L'output di "journalctl -xe" segnala i messaggi "No space left on the device".
Il "df" mostra che /var è al 100%:
df -kh
Filesystem Size Used Avail Use% Mounted on
devtmpfs 16G 8.0K 16G 1% /dev
tmpfs 16G 0 16G 0% /dev/shm
tmpfs 16G 50M 16G 1% /run
tmpfs 16G 0 16G 0% /sys/fs/cgroup
/dev/sda5 9.8G 2.4G 7.0G 26% /
/dev/sdg1 183G 8.3G 165G 5% /ssd01
/dev/sda1 979M 50M 878M 6% /boot
/dev/sdd1 1.9T 236G 1.6T 13% /data04
/dev/sdc1 1.9T 240G 1.6T 13% /data03
/dev/sde1 1.9T 236G 1.6T 13% /data05
/dev/sdf1 1.9T 238G 1.6T 13% /data06
/dev/sdb1 1.9T 238G 1.6T 13% /data02
/dev/sda7 2.0G 2.0G 0 100% /var <------- 100% Use
/dev/sda3 1.8T 267G 1.6T 15% /data01Cause
NTPD si basa su /var/lib/ntp/drift/ntp.drift che contiene la stima più recente dell'errore di frequenza di clock.

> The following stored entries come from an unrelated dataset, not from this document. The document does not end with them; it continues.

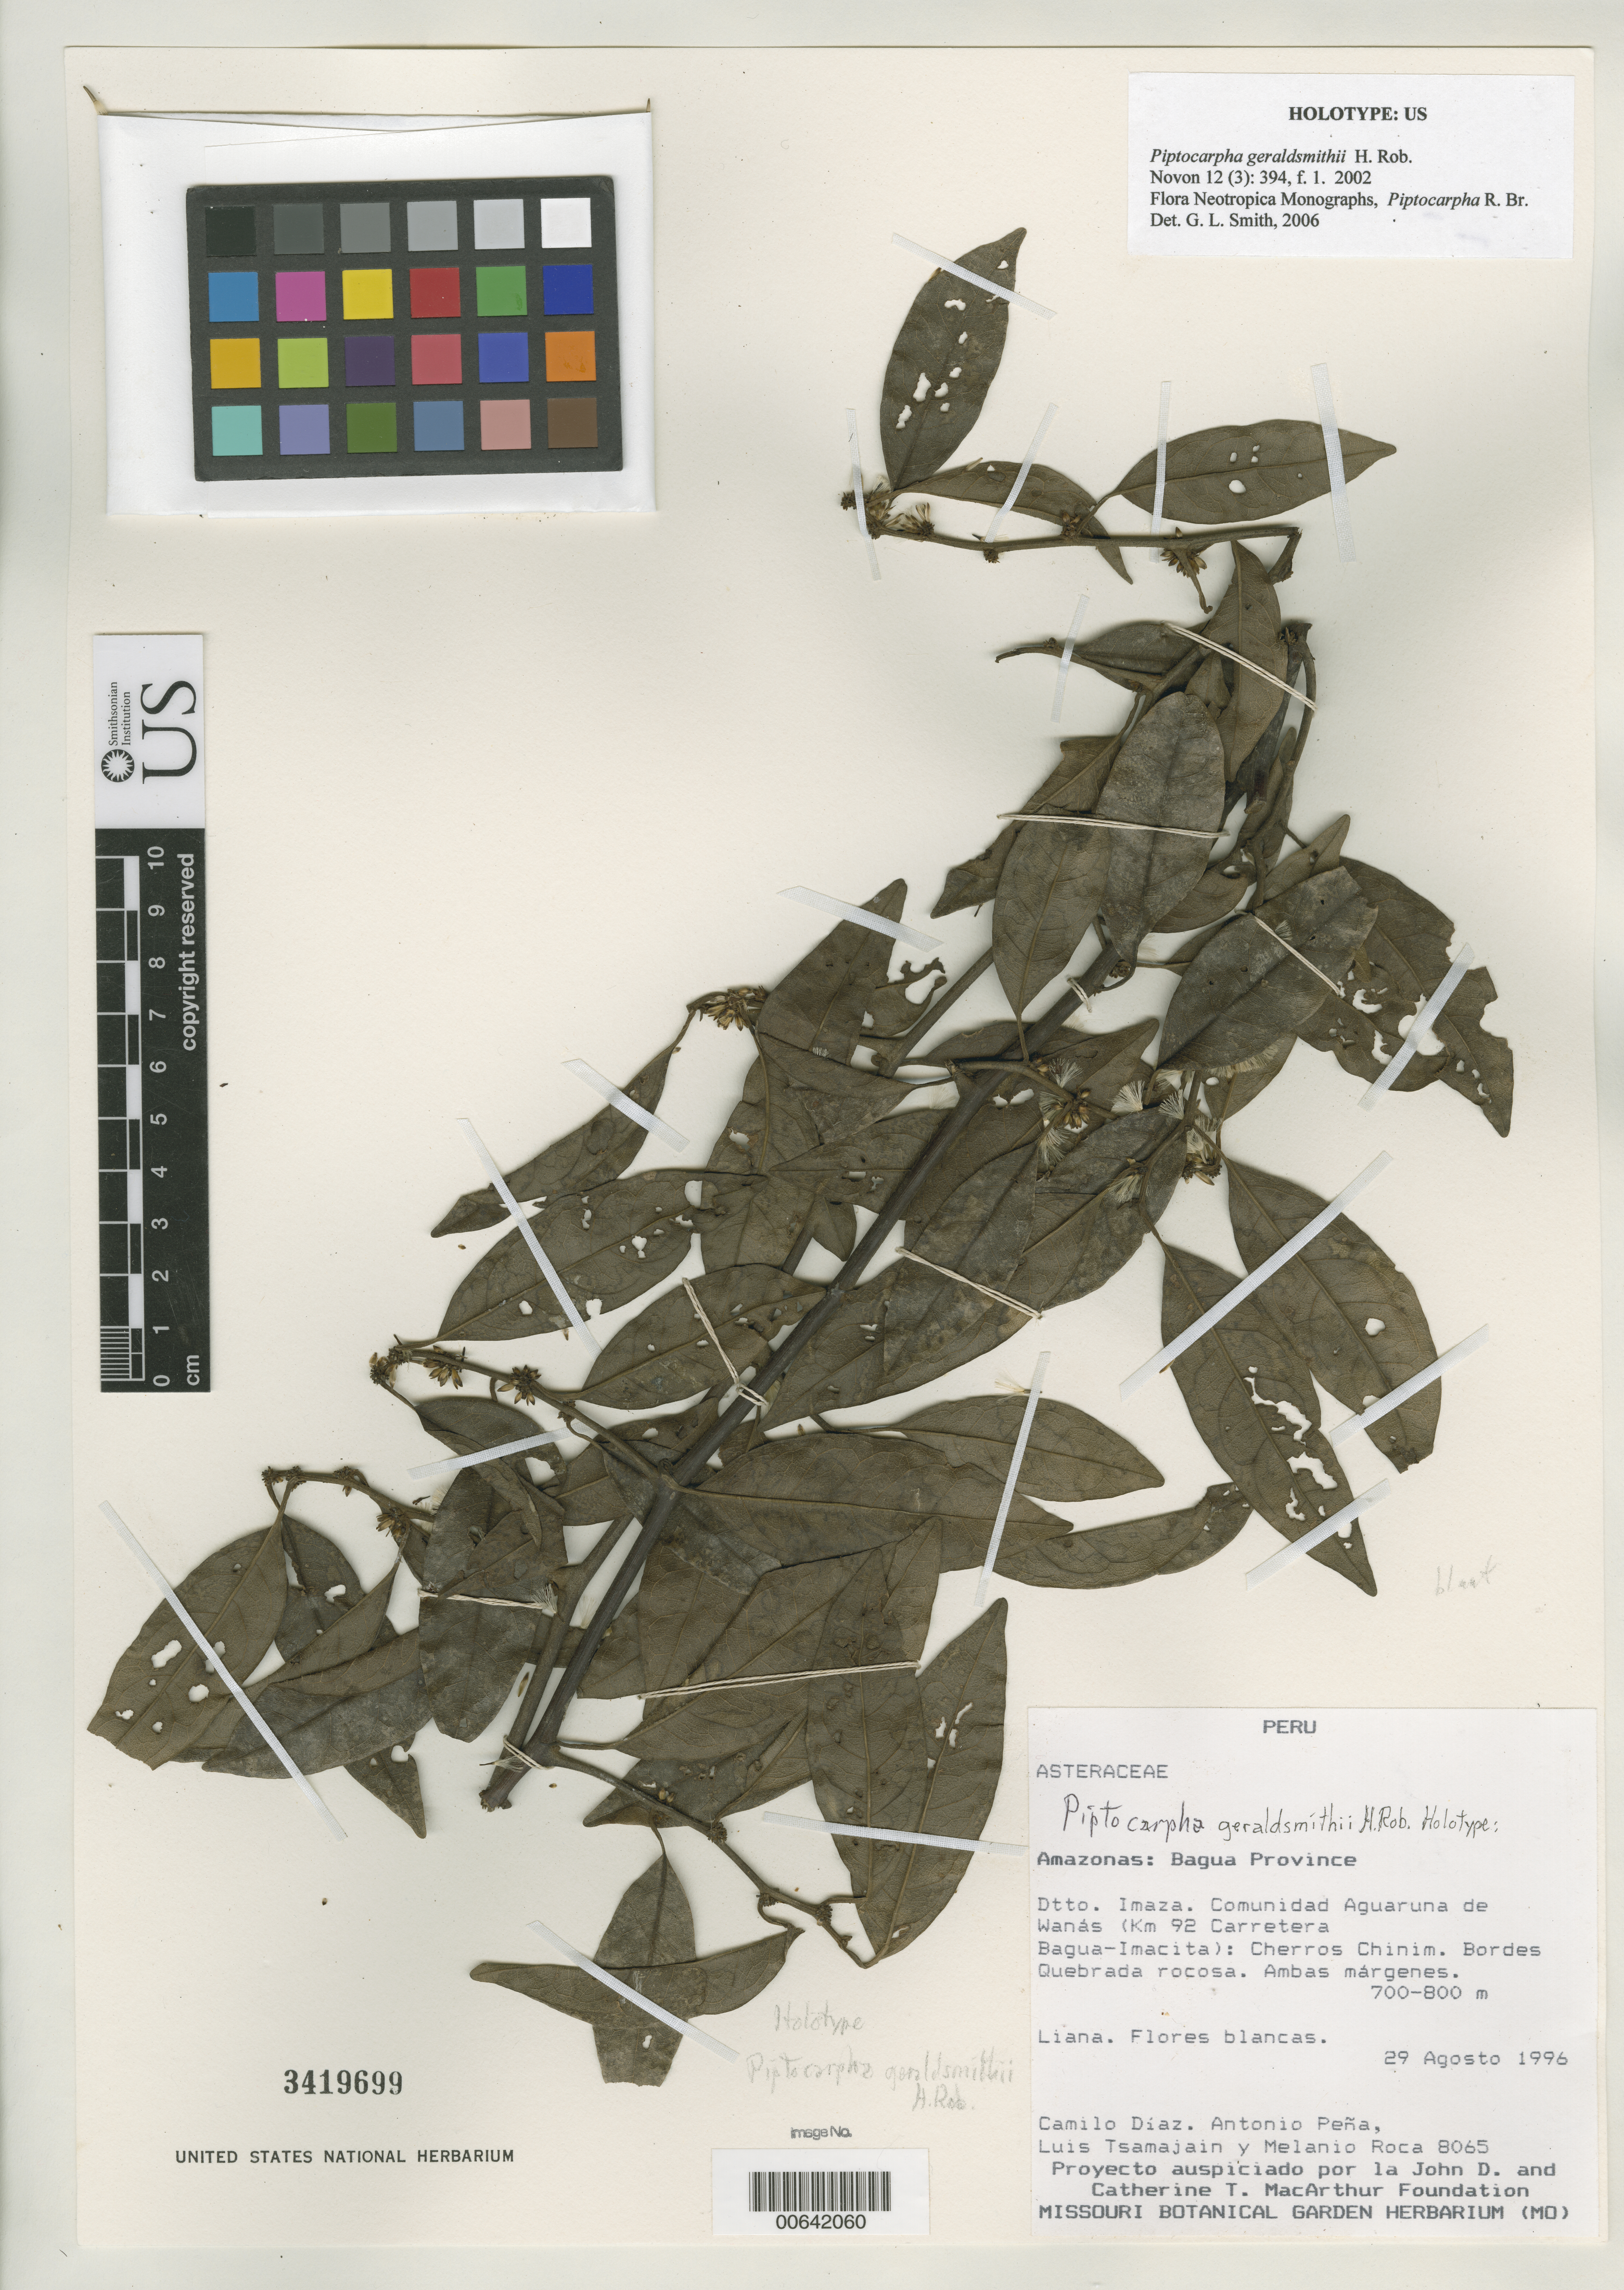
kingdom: Plantae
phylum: Tracheophyta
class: Magnoliopsida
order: Asterales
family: Asteraceae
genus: Piptocarpha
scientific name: Piptocarpha geraldsmithii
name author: H. Rob.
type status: Holotype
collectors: C. Díaz, A. Peña, L. Tsamajain & M. Roca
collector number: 8065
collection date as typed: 29 Aug 1996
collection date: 1996-08-29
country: Peru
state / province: Amazonas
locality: Amazonas: Bagua Province. Dtto. Imaza. Comunidad Aguaruna de Wanás (km 92 Carretera Bagua - Imacita): Cherros Chinim.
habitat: Bordes Quebrada rocosa.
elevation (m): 700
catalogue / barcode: US 3419699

se /var è pieno al 100%, NTPD non può aggiornare o creare il ntp.drift e NTP non funziona correttamente.
Resolution
1. Sul nodo interessato, analizzare e risolvere l'utilizzo al 100% di /vaR.
2. Una volta corretto:
Un. Riavviare NTPD:
root@node03:~/#: systemctl restart ntpd
B. Controllare lo stato di ntpd:
root@node03:~/#: systemctl status ntpd
Dovrebbero essere visualizzati risultati simili ai seguenti:
● ntpd.service - NTP Server Daemon
Loaded: loaded (/usr/lib/systemd/system/ntpd.service; enabled; vendor preset: disabled)
Active: active (running) since Tue 2022-09-27 21:21:42 UTC; 37s ago
Docs: man:ntpd(1)
Process: 29442 ExecStart=/usr/sbin/start-ntpd start (code=exited, status=0/SUCCESS)
Main PID: 29463 (ntpd)
Tasks: 2
CGroup: /system.slice/ntpd.service
├─29463 /usr/sbin/ntpd -p /var/run/ntp/ntpd.pid -g -u ntp:ntp -c /etc/ntp.conf
└─29464 ntpd: asynchronous dns resolver
Sep 27 21:21:42 node03 ntpd[29463]: Listen normally on 3 bond0 10.n.n.52:123
Sep 27 21:21:42 node03 ntpd[29463]: Listen normally on 4 bond1 192.168.255.22:123
Sep 27 21:21:42 node03 ntpd[29463]: Listen normally on 5 lo [::1]:123
Sep 27 21:21:42 node03 ntpd[29463]: Listen normally on 6 bond0 [fe80::260:16ff:feaa:2a10%11]:123
Sep 27 21:21:42 node03 ntpd[29463]: Listen normally on 7 bond1 [fe80::260:16ff:fea9:b182%12]:123
Sep 27 21:21:42 node03 ntpd[29463]: Listening on routing socket on fd #24 for interface updates
Sep 27 21:21:42 node03 start-ntpd[29442]: Starting network time protocol daemon (NTPD)
Sep 27 21:21:42 node03 systemd[1]: Started NTP Server Daemon.
c. Verificare NTP con ntpq:
root@node03:~/#: /usr/sbin/ntpq -pn
Dovrebbero essere visualizzati risultati simili ai seguenti:
remote refid st t when poll reach delay offset jitter
==============================================================================
*10.241.216.209 10.233.131.242 2 u 966 1024 377 0.558 1.559 0.600
+192.168.255.21 10.241.216.209 3 u 401 1024 377 0.152 0.521 0.420
3. Confermare la risoluzione eseguendo un checkpoint manuale da Avamar Utility Node.